After closing it’s doors in 1981, The grounds of Eloise (Wayne County General Hospital ca. 1945) has been virtually cleared, leaving only four of the original buildings intact. Most was razed in the mid-to-late 80’s, except for the Wayne County General Hospital which finally met the wrecking ball in 1999.
Wayne County has sold almost all of Eloise’s 902-acre grounds to the Ford Motor Company and their developers. On the former grounds is now a strip mall and condominiums. Some of the property also went towards building the Inkster Valley Golf Course.
All that remains on the land today is The Kay Beard Building, once known as “D” Building, which was an administration building and also houses 400 psychiatric patients. the old fire hall, the power house, and commissary building which is currently being used as a homeless shelter.
The fire hall and the power plant are still standing.
The Eloise smokestack was demolished in 2006 after pieces of brick began to fall from the uppermost part of the stack. The bakery was completely destroyed due to arson in April 2016, with some charred remains still standing.
In 1979, the Walter P. Reuther Psychiatric Hospital, located near the northwest end of the former Eloise property, just southeast of the intersection of Merriman and Palmer Roads, was opened. The facility is currently operated by the Michigan Department of Community Health. In 1996, Oakwood Health System opened an outpatient facility, the Adams Child & Adolescent Health Center, on the corner of Merriman and Palmer near Reuther Hospital.
Presently the site and cemetery are maintained by Morgan Development.
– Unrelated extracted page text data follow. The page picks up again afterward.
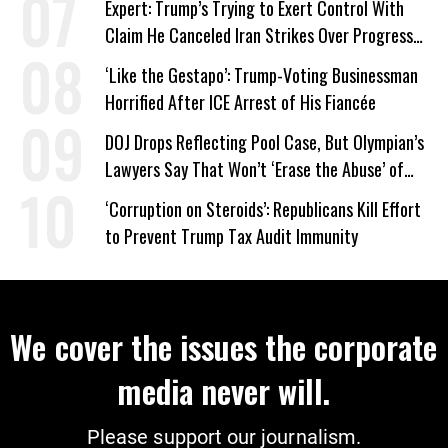
Expert: Trump’s Trying to Exert Control With
Claim He Canceled Iran Strikes Over Progress
on Deal
‘Like the Gestapo’: Trump-Voting Businessman
Horrified After ICE Arrest of His Fiancée
DOJ Drops Reflecting Pool Case, But Olympian’s
Lawyers Say That Won’t ‘Erase the Abuse’ of
Power
‘Corruption on Steroids’: Republicans Kill Effort
to Prevent Trump Tax Audit Immunity
We cover the issues the corporate
media never will.
Please support our journalism.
Morgan Development purchased the entire remaining property for $1 in 2018 and plan to turn “D” Building into affordable senior living, while clearing the property of the blighted power plant, remains of the bakery, and fire hall.
Detroit Paranormal Expeditions runs historical tours of the D building.
There are little remaining remnants of Eloise on the SOUTH GROUNDS (farming grounds) that Eloise used. Most of it is an overgrown field, and there are still crops growing there to this day. The Michigan Signal Seekers (they fly remote control planes) use some of the land, and the cemetery is located behind their gate. The cemetery is the final resting place of more than 7,000 poor residents or persons who had no family to claim them upon their deaths. There is also a viaduct running under the train tracks that was used by employees to commute to and from the main grounds under the tracks, plus an artificial lake.